US Citizenship and Immigration Services (USCIS) will rescind policies for H-1B visa workers placed at third-party worksites. The future acts follow a pair of court decisions that highlighted the agency’s narrow interpretation of federal regulations. In ITServe Alliance, Inc. v. Cissna, and another case, Serenity Info Tech et al. v. Kenneth T. Cuccinelli, decided earlier this year, plaintiffs’ argued that the agency’s interpretation of employer-employee relationship was too narrow.
Established law allows an employer to retain an H-1B worker during “nonproductive” periods as long as the company continues to pay the necessary wage to the worker. The holding in ITServe Alliance, Inc. v. Cissna went on to explain that there is no basis in the Immigration and Nationality Act or the agency’s own regulations for requiring a petitioner to submit evidence of specific, qualifying work requirements and location information on a daily basis during the visa period.

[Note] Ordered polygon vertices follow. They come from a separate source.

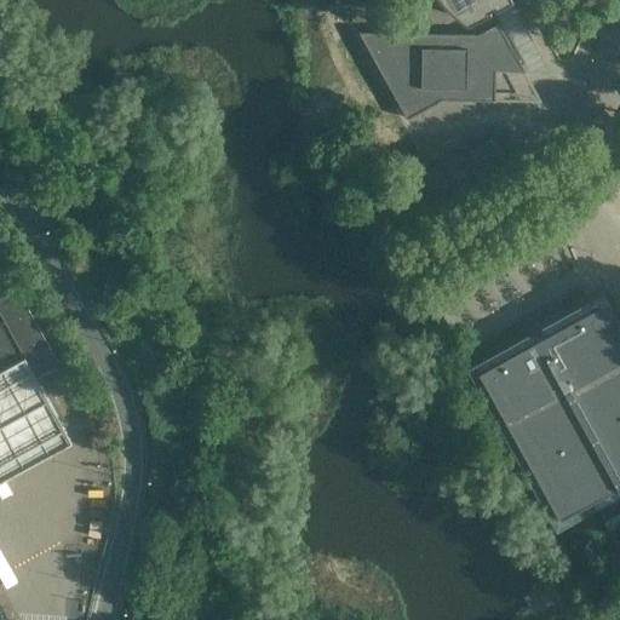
[(619,0),(442,0),(447,5),(455,12),(461,18),(463,18),(465,19),(466,19),(468,19),(470,19),(489,9),(488,5),(493,3),(494,5),(504,0),(619,0)]
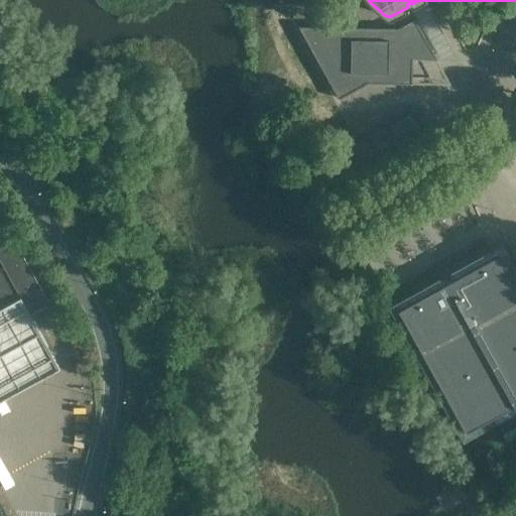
[(424,0),(423,0),(410,7),(439,59),(458,59),(424,0)]
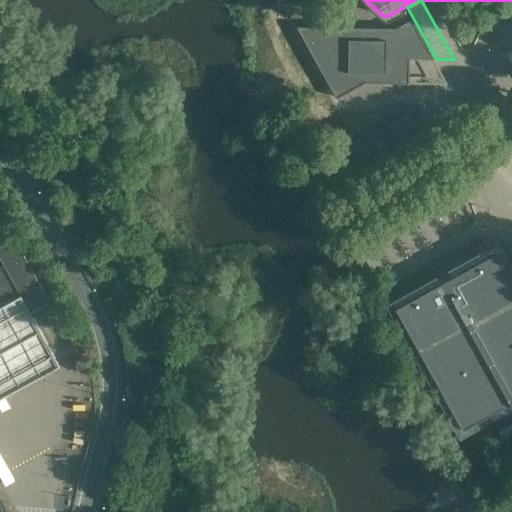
[(365,82),(409,83),(409,80),(409,58),(431,59),(433,59),(411,18),(395,28),(296,26),(336,98),(365,82)]
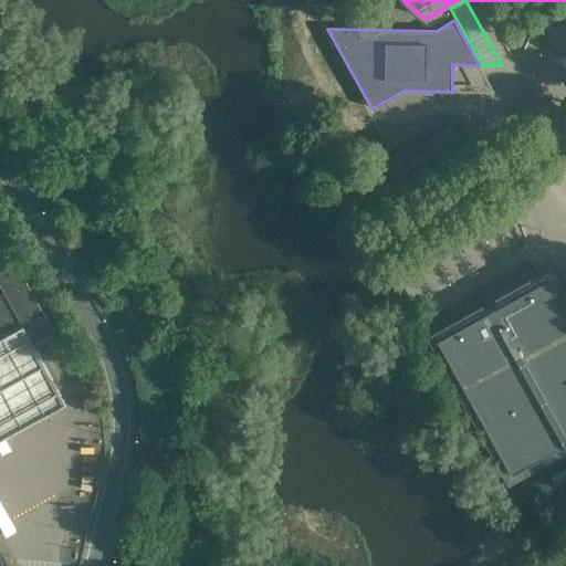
[(452,88),(452,92),(494,93),(479,65),(477,65),(490,90),(452,88)]
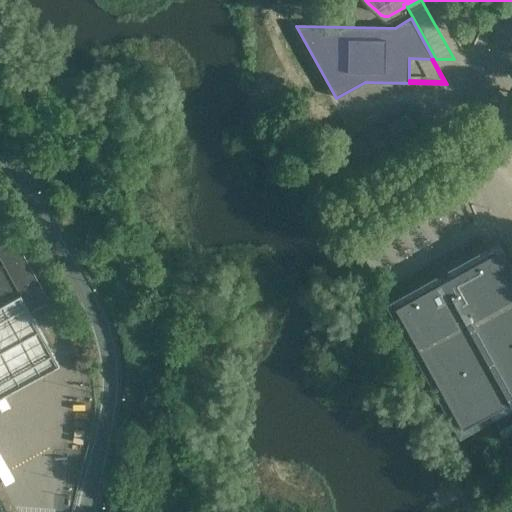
[(39,283),(14,238),(11,239),(5,243),(0,245),(0,309),(22,298),(29,311),(40,305),(49,301),(39,283)]
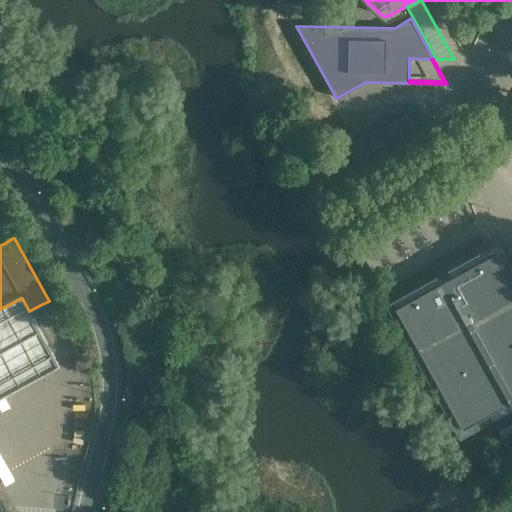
[(511,280),(495,250),(454,272),(394,305),(462,427),(511,399),(511,280)]
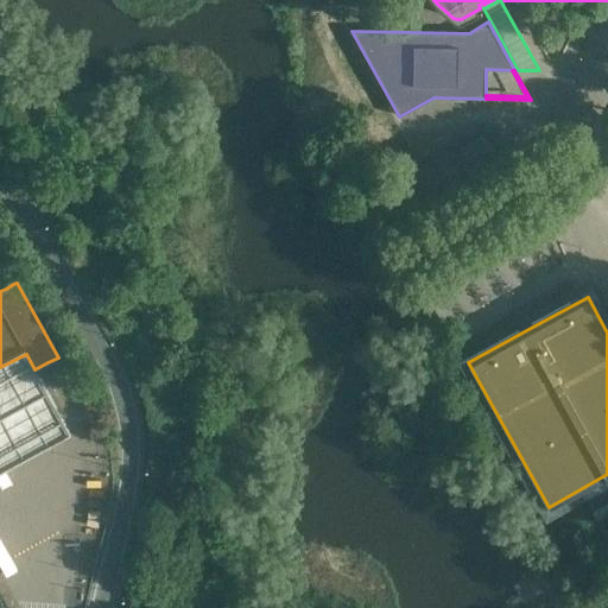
[(0,472),(70,434),(24,348),(0,361),(0,472)]
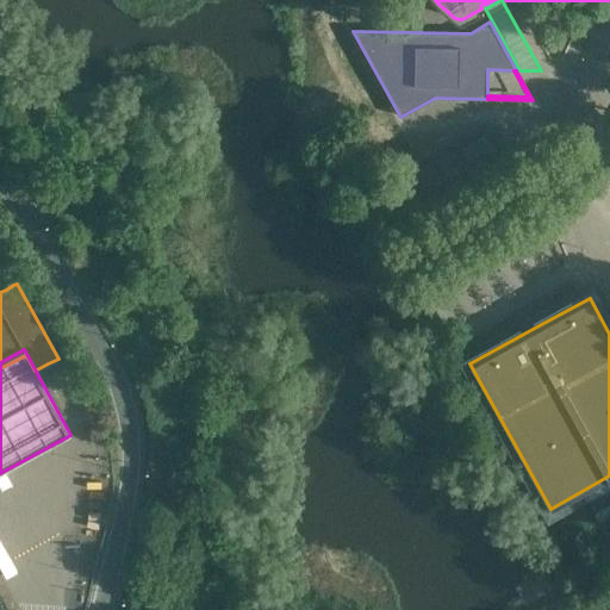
[(100,404),(94,392),(91,393),(81,399),(88,411),(98,406),(100,404)]
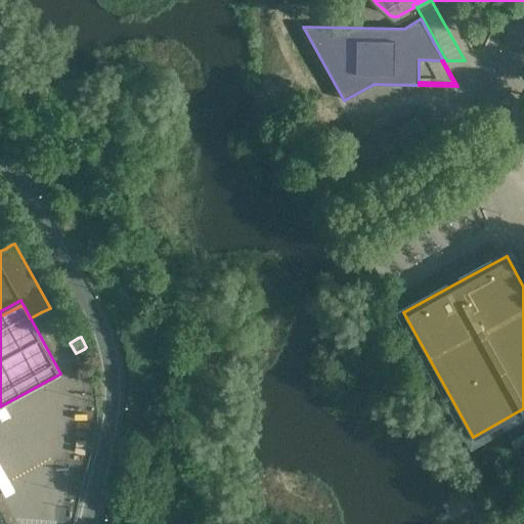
All buildings are outlined.
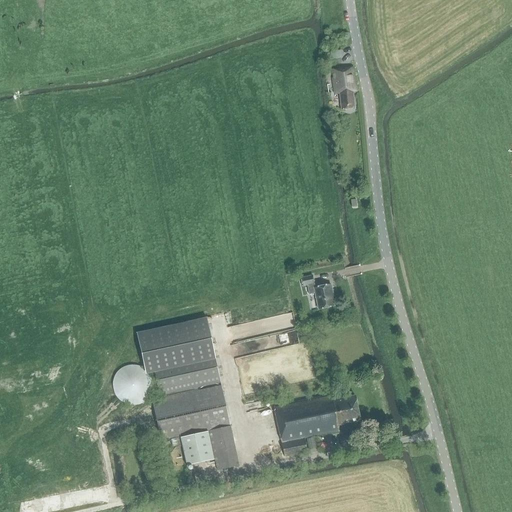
[(351,90),(355,90),(352,67),(331,70),(332,75),(333,74),(333,78),(332,79),(334,92),(339,92),(340,109),(353,107),(351,90)]
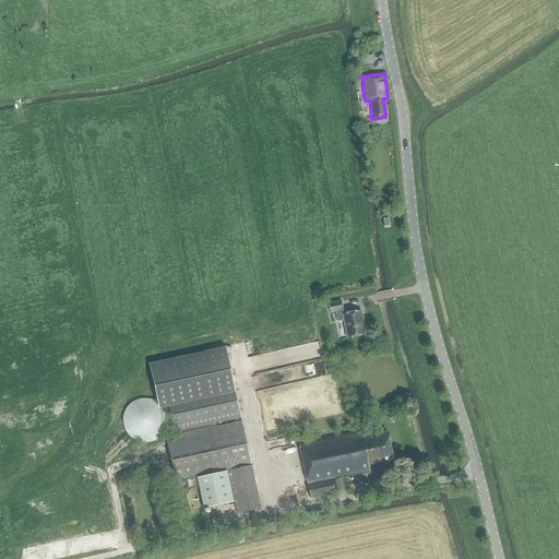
[(347,340),(365,336),(361,322),(363,321),(360,312),(344,316),(341,302),(329,306),(330,314),(335,313),(337,323),(344,322),(347,340)]
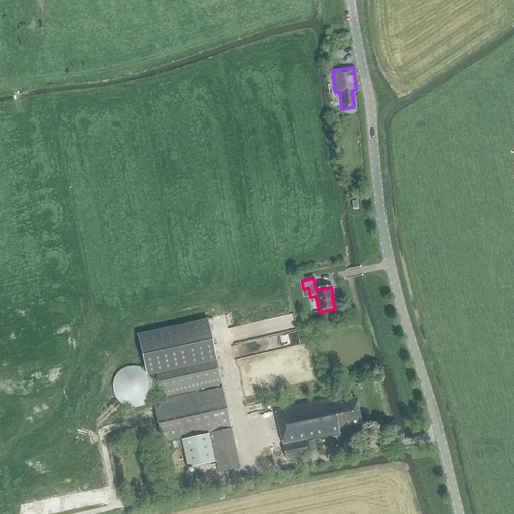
[(144,368),(153,366),(160,399),(152,401),(161,442),(181,438),(187,467),(215,461),(218,472),(239,467),(207,319),(137,335),(144,368)]
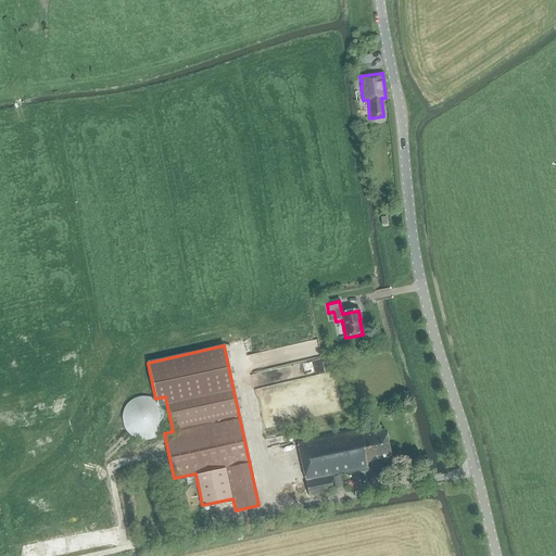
[(122,414),(122,421),(124,428),(127,433),(133,438),(139,440),(146,440),(152,439),(158,434),(162,430),(164,424),(165,417),(164,411),(161,405),(155,401),(150,397),(142,396),(136,399),(129,402),(125,407),(122,414)]
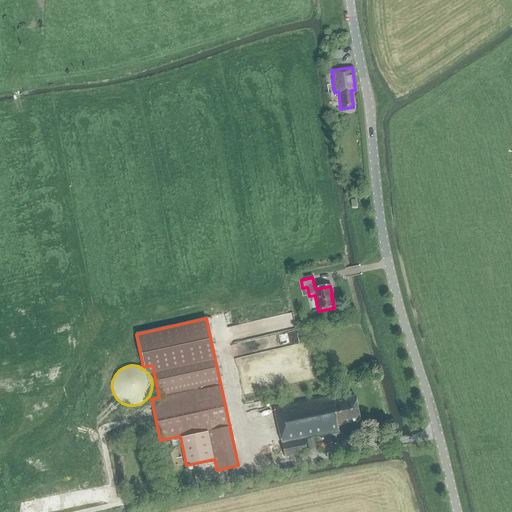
[(304,439),(306,439),(308,449),(315,448),(313,437),(339,433),(338,427),(360,423),(355,397),(338,400),(337,395),(273,407),(283,457),(306,453),(304,439)]
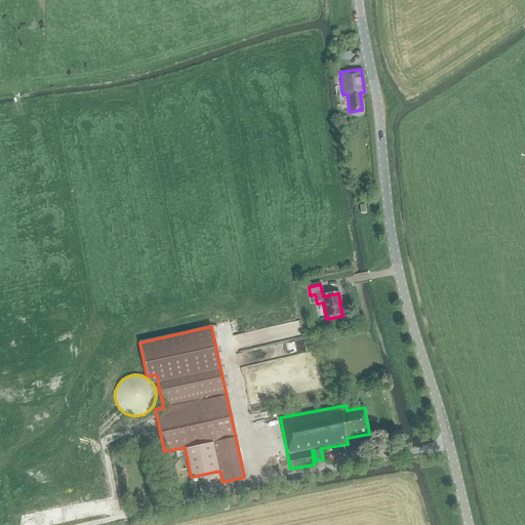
[(183,469),(180,458),(185,458),(183,448),(174,450),(176,459),(166,461),(169,480),(172,479),(173,483),(183,481),(182,477),(187,476),(185,468),(183,469)]
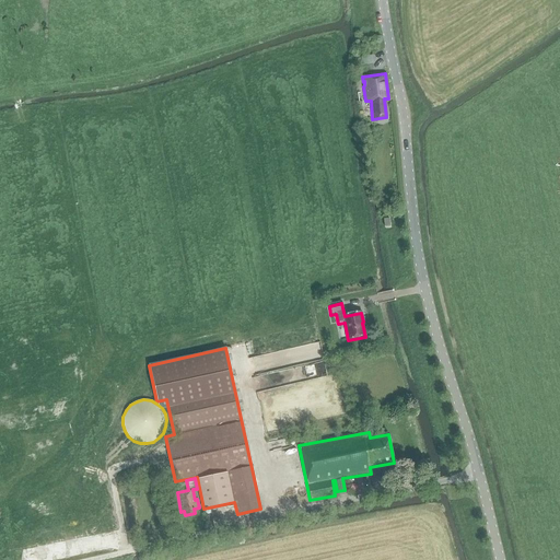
All buildings are outlined.
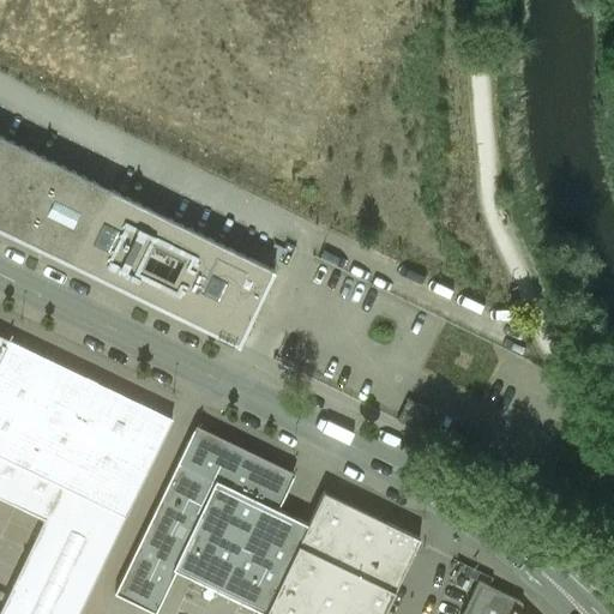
[(274,272),(0,138),(0,229),(239,345),(274,272)]
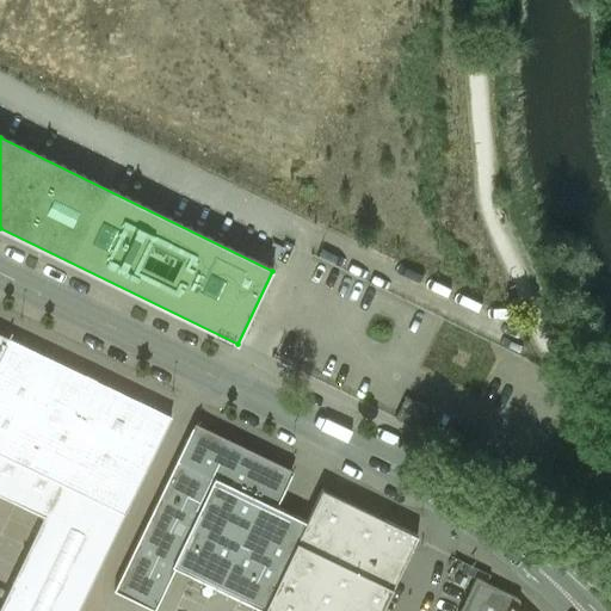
[(0,359),(10,340),(0,334),(0,359)]
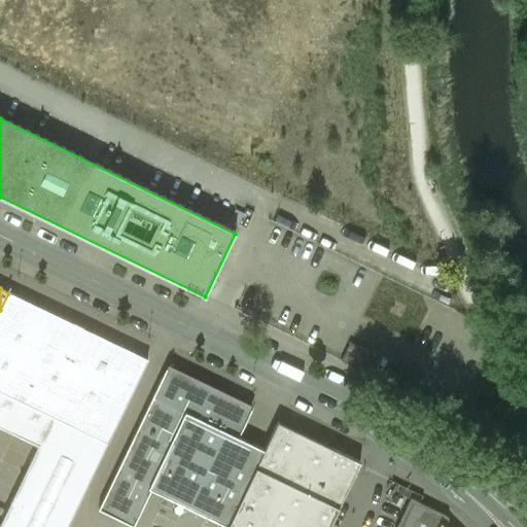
[(67,526),(148,360),(8,293),(0,310),(0,426),(38,446),(0,525),(0,526),(67,526)]
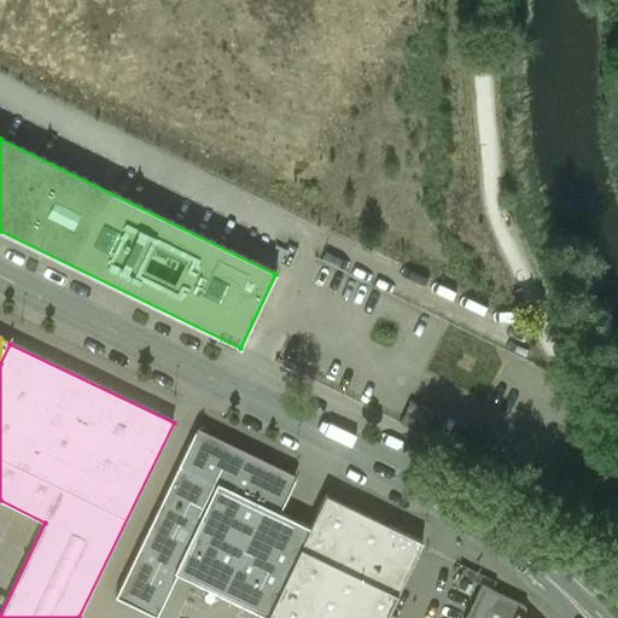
[(296,482),(196,433),(116,598),(157,617),(178,575),(267,617),(310,529),(280,513),(296,482)]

USCIS agreed to rescind its 2018 policy memo within 90 days of the May 20 decision as a settlement with the plaintiffs’ in Serenity Info Tech et al. v. Kenneth T. Cuccinelli. However, despite this action, employers with past denials related to the regulation at issue must go to court to overturn the previously denied petitions. Additionally, USCIS can issue new regulations related to H-1B visa eligibility.